OncoCyte did not report any Q2 revenues, the same as in the year-ago quarter.
The company's Q2 R&D expenses grew 15 percent to $2.3 million from $2.0 million, and included a $600,000 noncash impairment charge for noncore, intangible assets that OncoCyte had acquired for therapeutic uses but not longer plans to develop or commercialize.
OncoCyte's SG&A expenses rose 19 percent to $1.9 million from $1.6 million.
The firm ended the quarter with $10.3 million in cash and cash equivalents and $728,000 in marketable securities.
Prior to the end of Q2, OncoCyte received net proceeds of $3.3 million from an at-market registered direct offering of common stock and warrants.
OncoCyte said that it projects that its cash position, coupled with prudent expense management, will be sufficient to execute its near-term strategy and the continued development of DetermaVu, the its liquid biopsy lung cancer diagnostic test.

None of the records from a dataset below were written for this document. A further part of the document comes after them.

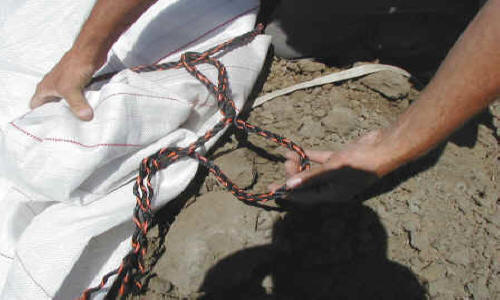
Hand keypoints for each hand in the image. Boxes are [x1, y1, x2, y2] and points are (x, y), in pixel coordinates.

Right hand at [30, 49, 101, 120]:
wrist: (89, 53)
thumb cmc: (73, 66)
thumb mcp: (70, 90)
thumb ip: (77, 105)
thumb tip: (85, 117)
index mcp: (44, 89)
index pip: (35, 106)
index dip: (40, 115)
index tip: (49, 125)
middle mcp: (53, 88)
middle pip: (52, 106)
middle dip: (59, 116)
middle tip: (66, 127)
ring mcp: (65, 86)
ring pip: (66, 103)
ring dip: (73, 110)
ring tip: (78, 122)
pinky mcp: (77, 85)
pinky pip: (78, 98)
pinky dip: (82, 104)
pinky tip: (88, 112)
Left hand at [270, 130, 392, 203]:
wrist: (382, 147)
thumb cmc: (359, 162)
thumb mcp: (332, 170)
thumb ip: (310, 177)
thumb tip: (290, 185)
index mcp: (332, 194)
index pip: (305, 197)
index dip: (288, 193)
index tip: (272, 189)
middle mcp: (333, 186)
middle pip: (307, 184)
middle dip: (294, 175)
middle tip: (285, 164)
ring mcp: (336, 173)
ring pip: (313, 172)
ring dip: (300, 164)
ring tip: (288, 155)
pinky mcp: (340, 160)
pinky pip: (321, 160)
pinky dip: (310, 156)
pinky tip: (298, 150)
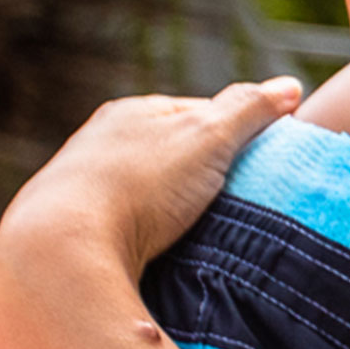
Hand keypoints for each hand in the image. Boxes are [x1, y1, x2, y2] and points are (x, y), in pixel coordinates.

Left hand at [0, 79, 303, 282]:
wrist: (60, 253)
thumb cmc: (139, 187)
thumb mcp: (209, 138)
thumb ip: (249, 109)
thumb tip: (289, 86)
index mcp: (128, 114)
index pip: (193, 113)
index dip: (232, 135)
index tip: (258, 164)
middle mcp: (96, 146)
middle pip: (163, 156)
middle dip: (197, 177)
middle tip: (233, 207)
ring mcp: (75, 191)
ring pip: (136, 195)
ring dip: (165, 213)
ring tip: (197, 241)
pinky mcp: (64, 236)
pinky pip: (115, 232)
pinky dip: (139, 242)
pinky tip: (155, 261)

"We achieved our primary goal during the first half of 2018 — putting our DetermaVu development program back on track," OncoCyte President and CEO William Annett said in a statement. "We are now beginning to take the next steps in the development plan and remain encouraged that DetermaVu could address an estimated $4.7 billion annual US market for a confirmatory lung cancer liquid biopsy test."

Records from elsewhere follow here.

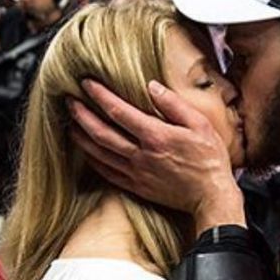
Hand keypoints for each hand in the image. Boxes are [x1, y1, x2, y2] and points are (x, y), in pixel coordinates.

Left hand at [69, 78, 243, 231]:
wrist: (211, 197)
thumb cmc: (210, 160)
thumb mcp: (200, 125)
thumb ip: (174, 105)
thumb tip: (152, 87)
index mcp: (156, 136)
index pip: (119, 111)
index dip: (99, 95)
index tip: (86, 83)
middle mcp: (141, 155)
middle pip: (102, 132)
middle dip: (82, 114)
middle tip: (69, 101)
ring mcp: (136, 173)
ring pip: (100, 153)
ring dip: (82, 136)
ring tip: (70, 123)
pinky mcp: (137, 187)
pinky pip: (107, 173)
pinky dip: (93, 160)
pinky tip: (86, 151)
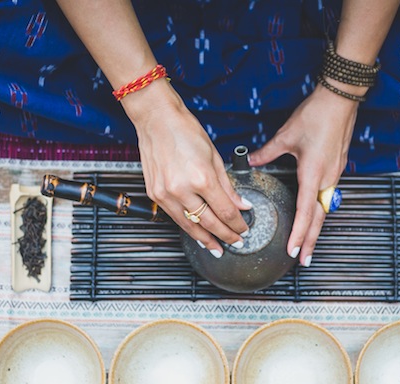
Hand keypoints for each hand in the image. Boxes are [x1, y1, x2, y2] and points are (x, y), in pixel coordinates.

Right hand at [123, 80, 249, 256]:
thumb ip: (228, 185)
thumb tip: (241, 204)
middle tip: (236, 243)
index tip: (244, 229)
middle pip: (209, 223)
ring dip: (205, 239)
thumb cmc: (185, 131)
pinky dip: (188, 228)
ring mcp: (166, 193)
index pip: (225, 211)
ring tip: (216, 248)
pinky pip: (175, 217)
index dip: (237, 224)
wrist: (156, 119)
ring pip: (189, 226)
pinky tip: (196, 233)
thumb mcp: (214, 156)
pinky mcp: (155, 194)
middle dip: (225, 236)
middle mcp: (182, 188)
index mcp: (202, 177)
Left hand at [249, 84, 358, 266]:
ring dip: (316, 229)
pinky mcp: (336, 169)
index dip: (298, 234)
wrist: (340, 100)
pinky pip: (327, 197)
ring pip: (324, 209)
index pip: (305, 212)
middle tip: (303, 260)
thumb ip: (266, 153)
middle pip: (318, 219)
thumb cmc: (316, 116)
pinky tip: (314, 218)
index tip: (292, 251)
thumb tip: (250, 161)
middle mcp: (326, 179)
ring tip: (308, 245)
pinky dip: (319, 212)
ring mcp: (334, 175)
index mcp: (312, 174)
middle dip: (310, 241)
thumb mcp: (286, 136)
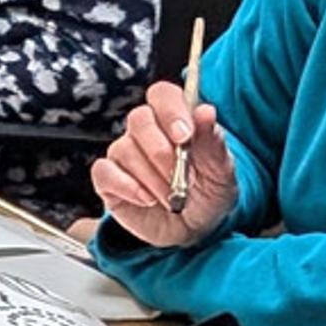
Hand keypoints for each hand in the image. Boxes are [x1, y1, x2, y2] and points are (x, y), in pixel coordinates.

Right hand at [90, 81, 235, 246]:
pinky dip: (127, 186)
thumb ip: (213, 142)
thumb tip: (205, 111)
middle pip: (139, 119)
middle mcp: (146, 132)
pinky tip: (147, 200)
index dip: (171, 111)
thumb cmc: (208, 195)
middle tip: (180, 177)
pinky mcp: (108, 178)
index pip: (162, 95)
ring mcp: (124, 154)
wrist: (195, 230)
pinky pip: (104, 171)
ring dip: (152, 178)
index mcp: (175, 120)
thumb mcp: (221, 172)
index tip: (185, 137)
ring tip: (171, 197)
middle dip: (161, 151)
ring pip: (125, 149)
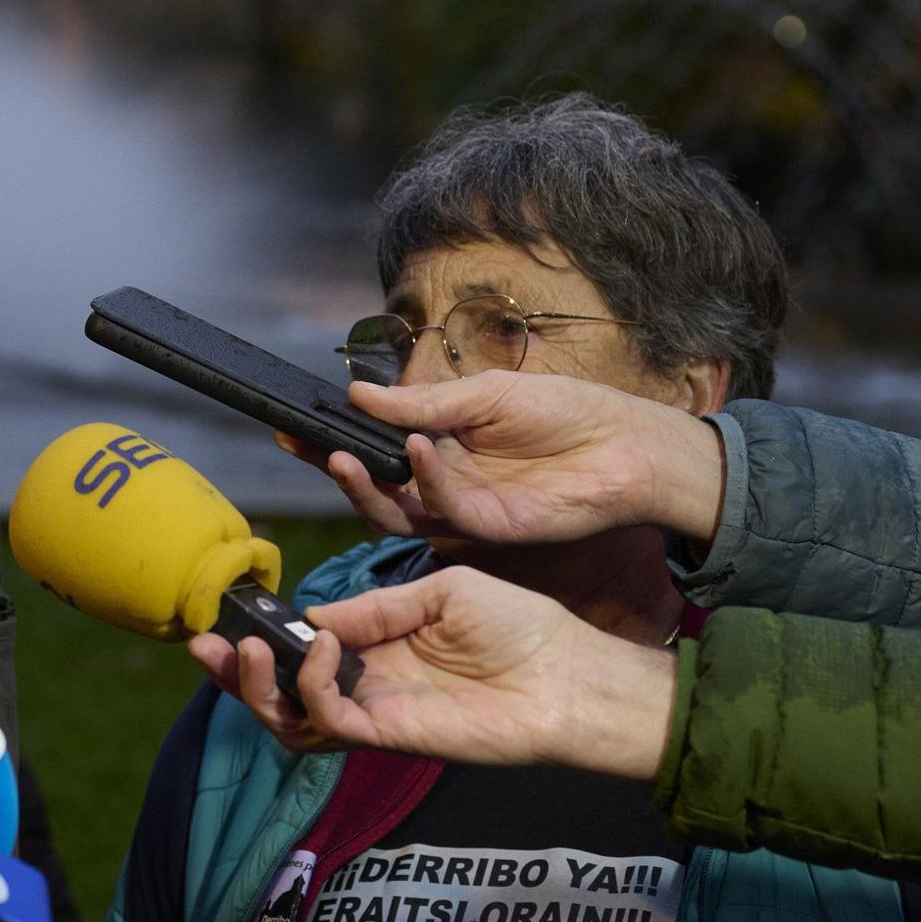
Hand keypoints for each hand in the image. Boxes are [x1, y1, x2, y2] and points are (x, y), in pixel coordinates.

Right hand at [196, 567, 677, 776]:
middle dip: (237, 673)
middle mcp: (367, 683)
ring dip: (260, 689)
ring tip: (248, 652)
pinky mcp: (391, 736)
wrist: (570, 675)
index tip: (239, 607)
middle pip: (282, 693)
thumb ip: (374, 606)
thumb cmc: (520, 626)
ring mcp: (376, 713)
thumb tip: (311, 616)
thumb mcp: (441, 591)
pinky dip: (313, 685)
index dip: (266, 632)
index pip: (302, 646)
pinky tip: (322, 646)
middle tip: (207, 645)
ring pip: (293, 720)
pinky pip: (331, 722)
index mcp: (377, 645)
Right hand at [283, 371, 724, 543]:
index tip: (295, 427)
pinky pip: (443, 509)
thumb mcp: (483, 393)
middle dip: (333, 468)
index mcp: (438, 445)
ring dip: (365, 485)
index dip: (333, 441)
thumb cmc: (563, 410)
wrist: (625, 445)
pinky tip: (421, 450)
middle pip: (372, 484)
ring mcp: (461, 508)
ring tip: (344, 457)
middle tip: (303, 446)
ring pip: (395, 510)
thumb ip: (420, 403)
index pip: (373, 446)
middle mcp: (441, 481)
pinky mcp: (486, 529)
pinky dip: (427, 478)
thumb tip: (357, 394)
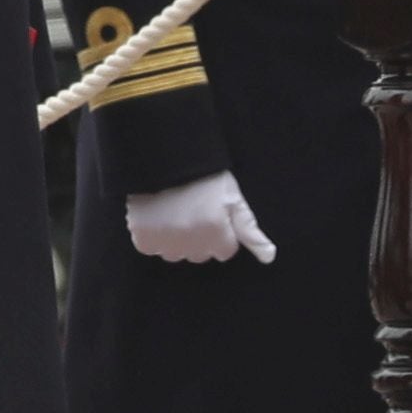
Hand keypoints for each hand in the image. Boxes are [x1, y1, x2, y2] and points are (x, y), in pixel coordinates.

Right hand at [124, 173, 278, 265]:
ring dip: (173, 238)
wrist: (162, 155)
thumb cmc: (203, 175)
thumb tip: (268, 257)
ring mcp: (166, 241)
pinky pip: (150, 248)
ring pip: (175, 253)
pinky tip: (155, 216)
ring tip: (172, 212)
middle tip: (190, 210)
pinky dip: (150, 236)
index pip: (224, 251)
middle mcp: (192, 242)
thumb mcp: (232, 198)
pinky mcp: (143, 238)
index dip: (219, 231)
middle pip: (200, 254)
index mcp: (216, 232)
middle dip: (197, 237)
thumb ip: (249, 230)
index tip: (210, 213)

The company noted that during Q2 it generated "encouraging" study results for DetermaVu and selected a new, undisclosed next-generation sequencing clinical diagnostic testing platform that has demonstrated "consistent data and increased test performance."
OncoCyte said that it also discovered, filed patents on, and tested a new set of 190 biomarkers that could help distinguish malignant from benign lung nodules. Most recently the company incorporated these new biomarkers into a next-generation version of DetermaVu that appear to be more robust than those used in an earlier panel.
OncoCyte is planning to initiate a series of studies, which, if successful, will lead to a prospective, blinded R&D validation study on approximately 250 patient samples to assess the performance of a second-generation algorithm on the new sequencing platform. Completion of this study is targeted for late 2018.
If that study is successful, OncoCyte will follow with an analytical validation study and a CLIA validation study of DetermaVu in its CLIA laboratory, then initiate a blinded prospective clinical validation study. Completion of the clinical validation study is targeted for the first half of 2019, OncoCyte said.